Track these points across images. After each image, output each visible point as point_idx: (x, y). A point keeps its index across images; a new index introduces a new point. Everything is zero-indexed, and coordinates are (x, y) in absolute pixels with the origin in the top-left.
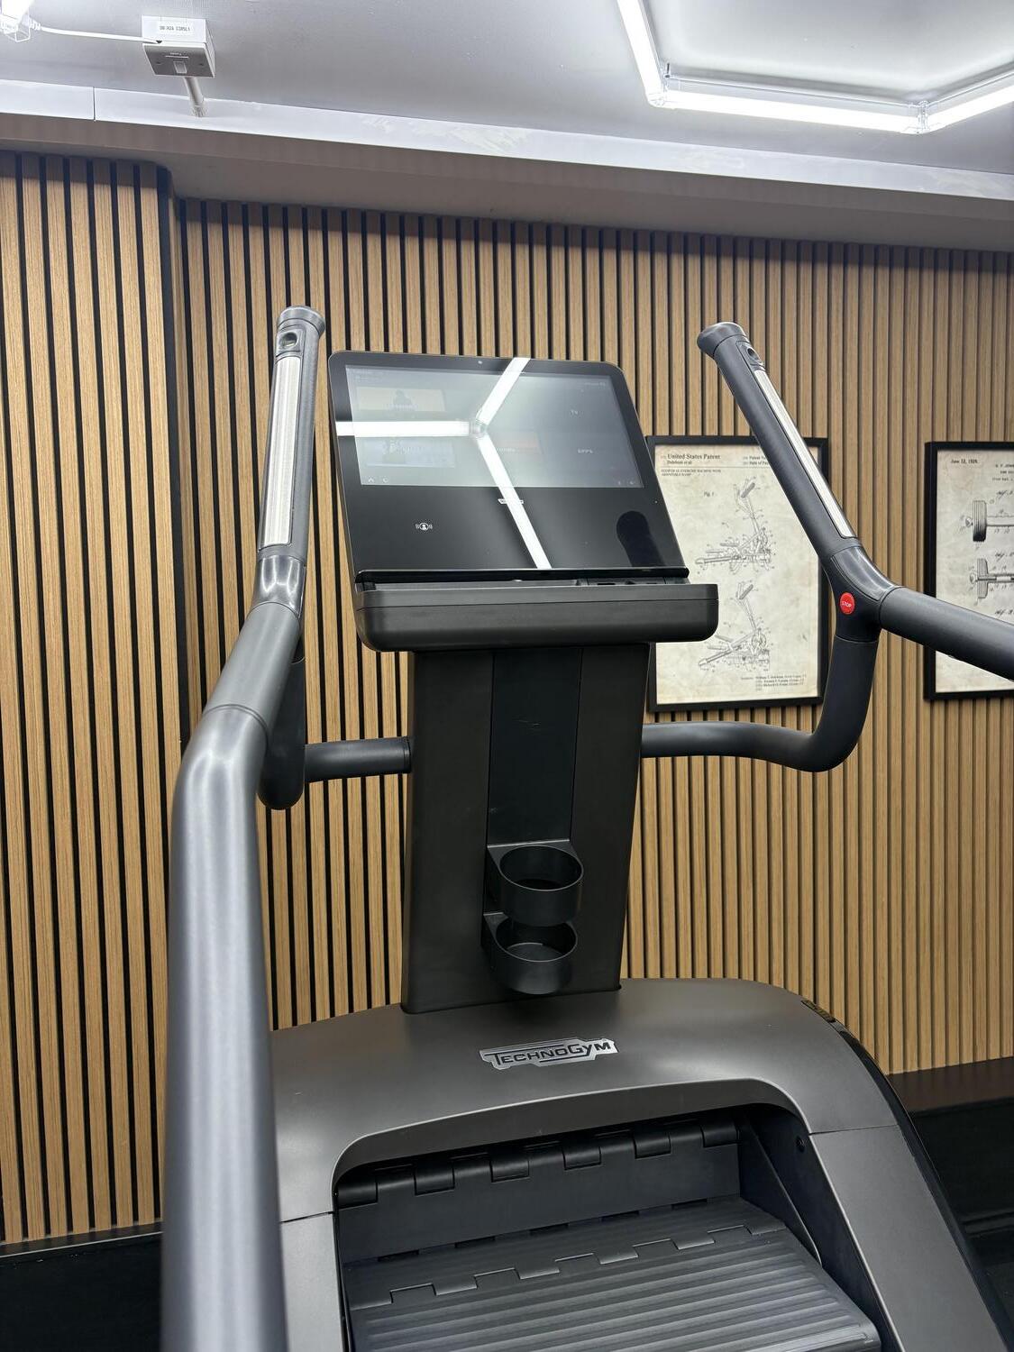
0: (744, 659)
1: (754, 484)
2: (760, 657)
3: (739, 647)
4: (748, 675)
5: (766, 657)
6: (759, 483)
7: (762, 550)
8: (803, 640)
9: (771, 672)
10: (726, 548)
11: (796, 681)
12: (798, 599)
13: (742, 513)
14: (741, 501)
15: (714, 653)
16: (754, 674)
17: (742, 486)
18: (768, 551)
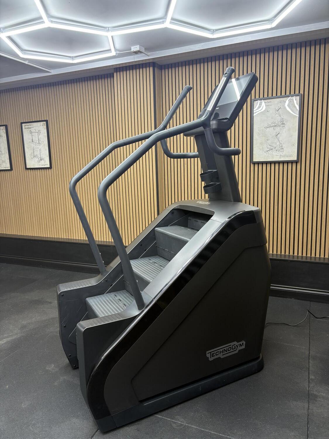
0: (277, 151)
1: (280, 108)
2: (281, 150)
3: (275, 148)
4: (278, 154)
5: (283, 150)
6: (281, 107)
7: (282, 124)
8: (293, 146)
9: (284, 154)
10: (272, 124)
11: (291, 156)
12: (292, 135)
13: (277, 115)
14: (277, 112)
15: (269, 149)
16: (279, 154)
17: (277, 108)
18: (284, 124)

####

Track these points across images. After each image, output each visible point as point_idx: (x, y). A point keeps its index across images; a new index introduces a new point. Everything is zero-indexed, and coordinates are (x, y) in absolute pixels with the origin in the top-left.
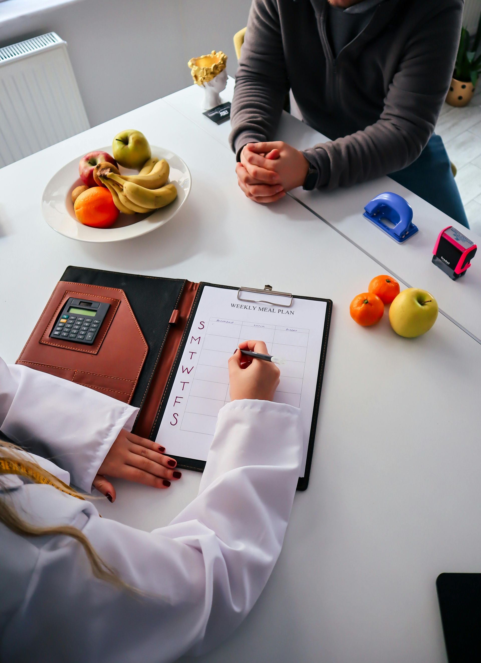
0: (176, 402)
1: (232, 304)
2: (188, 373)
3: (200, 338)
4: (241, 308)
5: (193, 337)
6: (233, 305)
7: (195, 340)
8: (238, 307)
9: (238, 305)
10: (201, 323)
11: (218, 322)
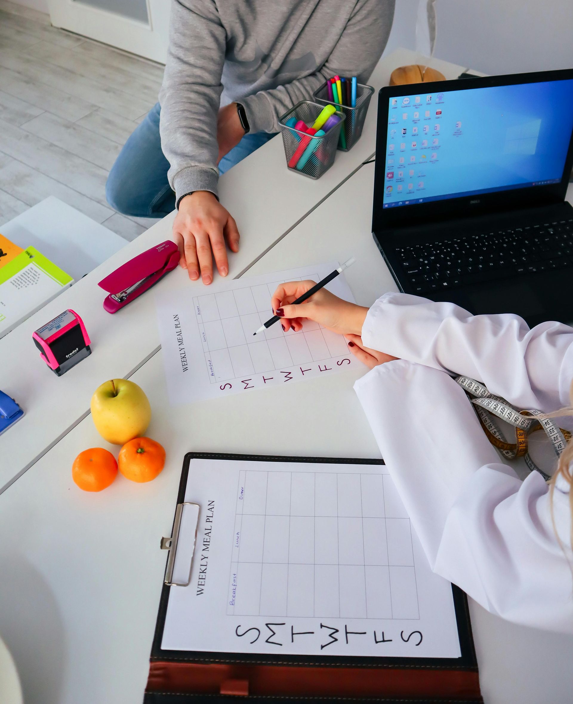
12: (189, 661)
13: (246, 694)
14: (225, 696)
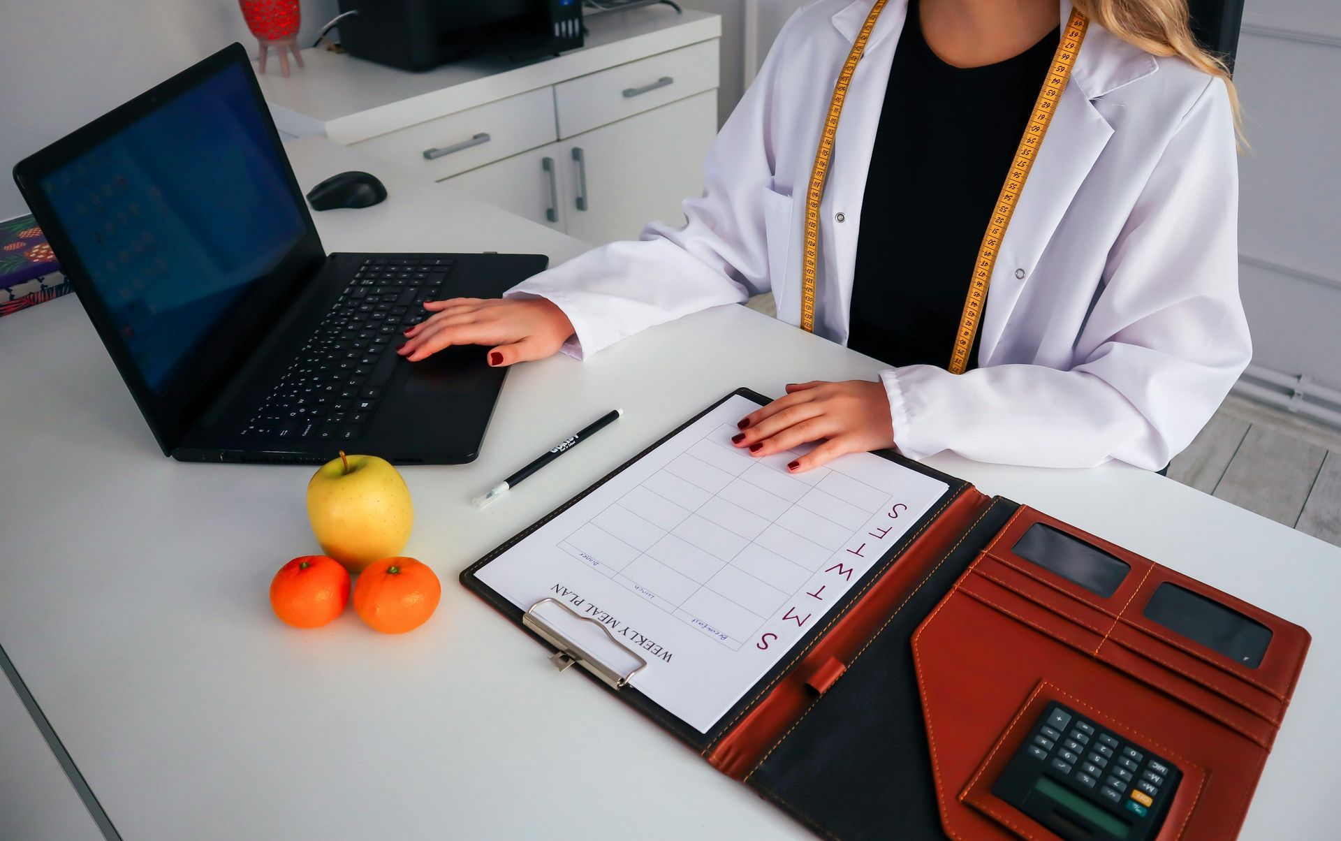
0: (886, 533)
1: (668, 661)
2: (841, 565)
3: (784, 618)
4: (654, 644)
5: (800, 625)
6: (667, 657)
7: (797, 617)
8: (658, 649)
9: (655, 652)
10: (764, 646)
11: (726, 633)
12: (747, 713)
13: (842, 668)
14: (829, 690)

####

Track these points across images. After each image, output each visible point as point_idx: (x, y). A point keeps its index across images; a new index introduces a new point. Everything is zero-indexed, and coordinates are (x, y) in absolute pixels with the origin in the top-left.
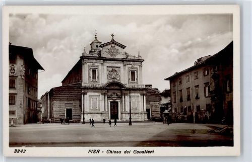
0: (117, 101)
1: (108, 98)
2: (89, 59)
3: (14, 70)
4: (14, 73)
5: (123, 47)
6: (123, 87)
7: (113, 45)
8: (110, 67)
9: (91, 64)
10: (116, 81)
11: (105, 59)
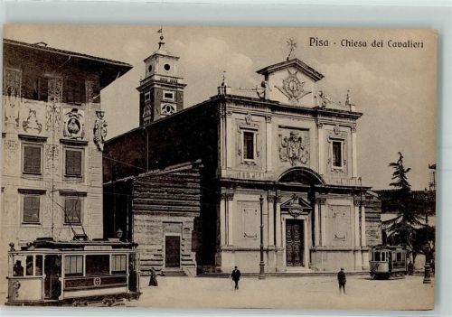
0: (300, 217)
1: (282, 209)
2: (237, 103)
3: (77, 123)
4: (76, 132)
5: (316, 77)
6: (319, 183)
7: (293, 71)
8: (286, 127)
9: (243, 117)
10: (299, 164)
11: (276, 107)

####

- **Activity**: Could you restate, word for word, the lines above from the one with "5: (766, 657)" to the one with "17: (742, 486)", both included?

- **Task answer**:
5: (766, 657)
6: (759, 483)
7: (762, 550)
8: (803, 640)
9: (771, 672)
10: (726, 548)
11: (796, 681)
12: (798, 599)
13: (742, 513)
14: (741, 501)
15: (714, 653)
16: (754, 674)
17: (742, 486)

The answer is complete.